Yapılacak iş >> Ziya Abay hakkındaki haberden "Haberler İHA 18.02.2020" ifadesinden "Kural tarafından belgeselleştirildi." ifadesine kadar uzanan kısmı hiç değiştirmeden çıkar.

Robinson Ziya dedenin hayatı belgesel oldu
Uzun yıllar Eskişehir'de antikacılık yapan Tuncelili Ziya Abay (81), 1995 yılında eşini kaybettikten sonra memleketine dönmeye karar vererek, Keban Baraj Gölü havzasının ortasında yaklaşık 80 dönüm büyüklüğündeki bir tane bile ağaç olmayan adaya yerleşti. Tekne alıp, adaya giden ve yaptığı küçük bir kulübede kalan Abay, 14 sene boyunca 3 bin 500 fidan dikti. Adada çeşit çeşit meyve ve sebze yetiştiren Abay, ıssız adayı yeşile bürüdü. Gazetecilerin fark edip "Gerçek bir Robinson Crusoe" hikayesi olarak haberleştirdiği Ziya Abay'ın hayatı şimdi de belgesele konu oldu.
Haberler İHA 18.02.2020 - 13:31 Son Güncelleme : 18.02.2020 - 17:52
-
Keban Baraj Gölü havzasındaki 3 bin 500 fidan dikilen adayı İHA muhabirlerinin fark edip "Gerçek bir Robinson Crusoe" hikayesi olarak haberleştirdiği 81 yaşındaki Ziya Abay'ın hayatı ödüllü akademisyen Turgay Kural tarafından belgeselleştirildi.
-
-
Uzun yıllar Eskişehir’de antikacılık yapan 4 çocuk babası Ziya Abay (81), 1995 yılında eşi Emine Abay’ı trafik kazasında kaybetti. Bir süre daha Eskişehir'de kalan ancak eşini unutamayan Abay, emekli olduktan sonra memleketi olan Tunceli'nin Pertek ilçesine bağlı Çakırtepe köyüne döndü. Çocuklarının farklı şehirlerde iş hayatına atılması nedeniyle yalnız kalan Abay, 14 yıl önce Elazığ ile Tunceli'yi birbirine bağlayan Keban Baraj Gölü havzasının ortasında yaklaşık 80 dönüm büyüklüğündeki bir tane bile ağaç olmayan adaya yerleşti.
-
14 YILDA 3 BİN 500 FİDAN DİKTİ
Tekne alıp, adaya giden ve yaptığı küçük bir kulübede kalan Abay, 14 sene boyunca 3 bin 500 fidan dikti. Adada çeşit çeşit meyve ve sebze yetiştiren Abay, ıssız adayı yeşile bürüdü. İHA muhabirlerinin fark edip "Gerçek bir Robinson Crusoe" hikayesi olarak haberleştirdiği Ziya Abay'ın hayatı şimdi de belgesele konu oldu.

Satır listesi >>
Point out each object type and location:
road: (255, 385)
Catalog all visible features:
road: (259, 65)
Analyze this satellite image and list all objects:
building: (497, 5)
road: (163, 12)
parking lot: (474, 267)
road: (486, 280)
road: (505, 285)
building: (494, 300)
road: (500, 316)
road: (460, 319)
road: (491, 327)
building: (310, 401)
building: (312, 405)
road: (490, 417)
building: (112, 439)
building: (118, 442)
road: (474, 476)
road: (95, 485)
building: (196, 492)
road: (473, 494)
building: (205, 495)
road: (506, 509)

Son cevap >>
Haberler İHA 18.02.2020 - 13:31 Son Güncelleme : 18.02.2020 - 17:52
-
Keban Baraj Gölü havzasındaki 3 bin 500 fidan dikilen adayı İHA muhabirlerinin fark edip "Gerçek bir Robinson Crusoe" hikayesi olarak haberleştirdiği 81 yaşındaki Ziya Abay'ın hayatı ödüllü akademisyen Turgay Kural tarafından belgeselleştirildi.